Avec Picabia, même évolution, d'une admiration proche de la déférence du poète pour le peintre à des agacements qui s'enveniment. La dernière lettre de Breton à Picabia riposte vivement à ce qu'il perçoit comme une tentative de ce dernier d'usurper la dignité de directeur de conscience du surréalisme, quelques mois avant que Breton publie son premier Manifeste. Réplique publique de Picabia : " Quand j'ai fumé des cigarettes, je n'ai pas l'habitude de garder les mégots. " Bien plus tard, ils se sont réconciliés à peu près, sur fond de souvenirs communs.
Rien de tel avec Péret : amitié et confiance entières, pas de poses, pas de petites tactiques éditoriales. Quand Péret part en  1936 défendre la République espagnole en Catalogne, les lettres qu'il envoie à Breton sont des récits et des analyses d'une clarté exemplaire. Il a vite fait de comprendre que l'attitude de l'URSS – et donc des communistes espagnols – s'explique plus par la volonté de liquider trotskistes et anarchistes que par celle de vaincre les franquistes et leurs alliés fascistes et nazis : " Politique de bluff, d'intrigues et de lâcheté de l'Internationale communiste ", écrit-il le 29 octobre 1936. Mais les combats lui laissent peu de temps pour de longues pages.
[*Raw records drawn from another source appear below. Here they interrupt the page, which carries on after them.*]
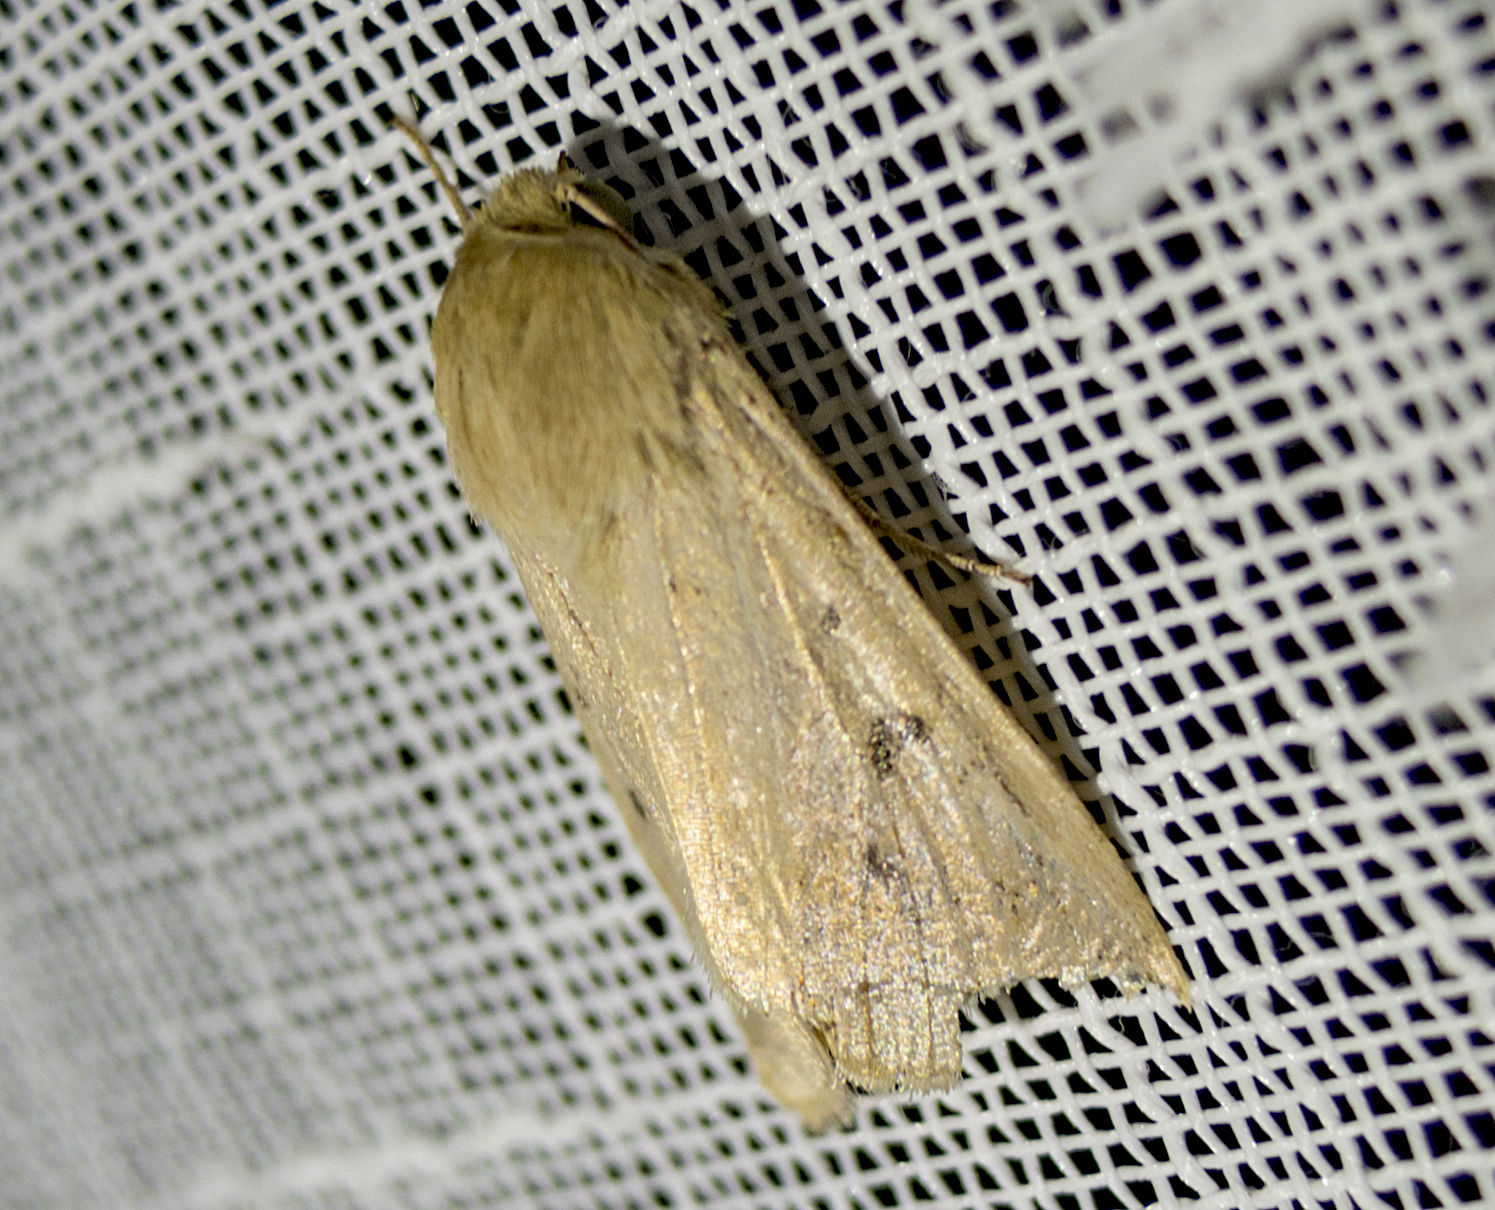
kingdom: Animalia
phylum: Arthropoda
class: Insecta
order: Lepidoptera
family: Noctuidae
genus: Helicoverpa
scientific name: Helicoverpa armigera
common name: Cotton bollworm
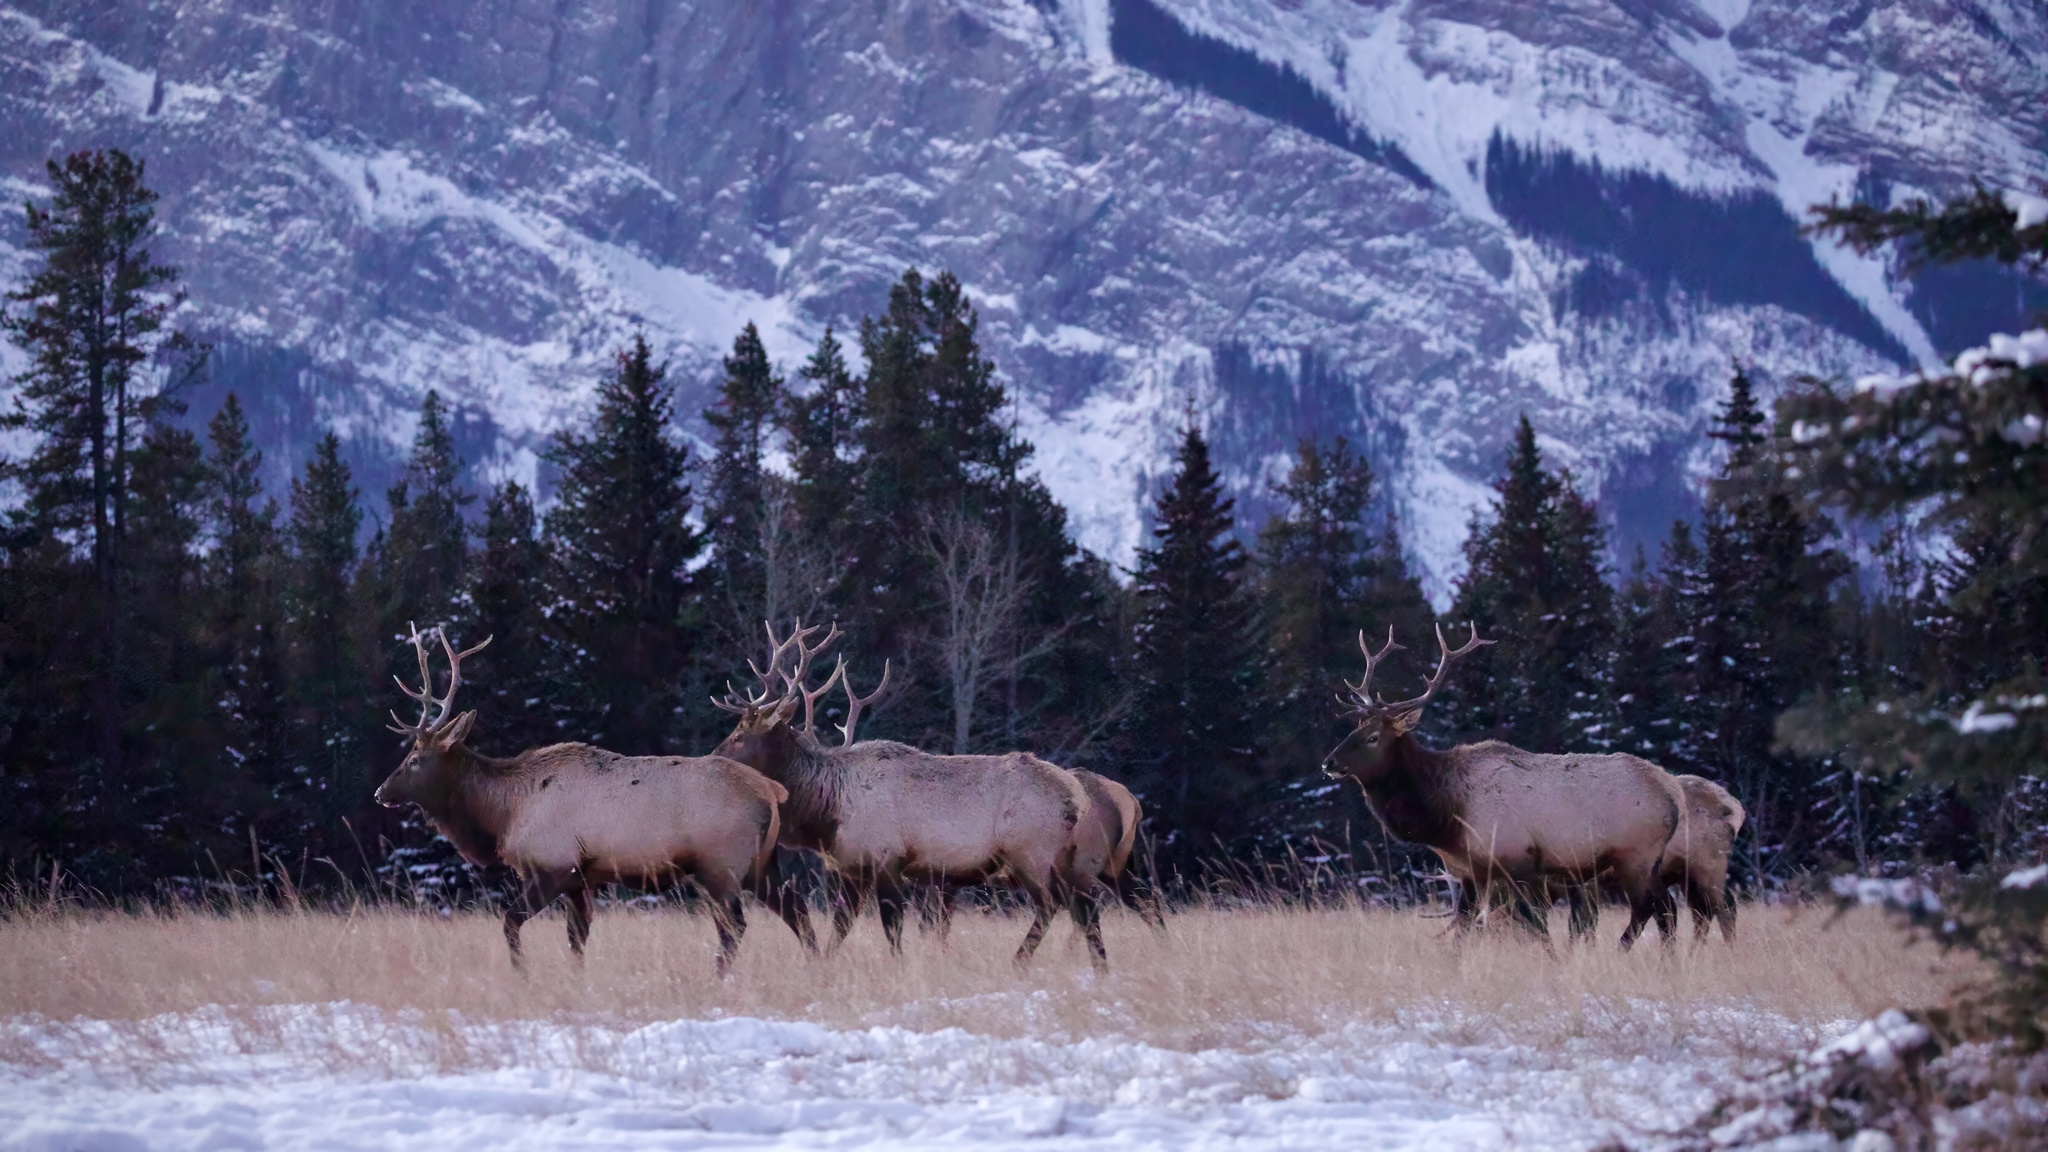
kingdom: Animalia
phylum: Chordata
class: Mammalia
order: Artiodactyla
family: Cervidae
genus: Cervus
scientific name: Cervus elaphus
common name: Red deer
Intrigues, jalousies, liaisonsA l'inverse, quand il se réfugie au Mexique en compagnie de Remedios Varo durant la seconde guerre mondiale, il n'a que trop le temps d'écrire, tant il a de mal à trouver de quoi payer loyer et nourriture. Breton, réfugié à New York, se trouve dans une situation matérielle moins difficile mais il a, lui aussi, du temps pour écrire. Leur correspondance de 1941 à 1945 est donc d'une importance centrale pour l'histoire du surréalisme en exil. Elle révèle, entre autres grands moments, des pages où Breton dépeint avec sévérité, avec dégoût parfois, les attitudes de nombre de ses plus proches amis, Yves Tanguy, André Masson, Max Ernst, etc. Intrigues, marchandages, jalousies, liaisons : il ne laisse rien passer. Un seul fait exception, Duchamp, " lui toujours le même, gardé par un scepticisme absolu de tout ce qui peut être incommodant, l'esprit toujours si éveillé, le grand sens de la liberté, de la nouveauté (…) ". Les chroniques de Péret, où apparaissent entre autres Leonora Carrington, Frida Kahlo, Diego Rivera et Victor Serge, sont d'une lucidité non moins désabusée. Leur restent à tous deux les découvertes de cultures qu'ils connaissaient auparavant mal, peuples précolombiens et indiens dont les mythes et les œuvres leur rendent le présent plus supportable.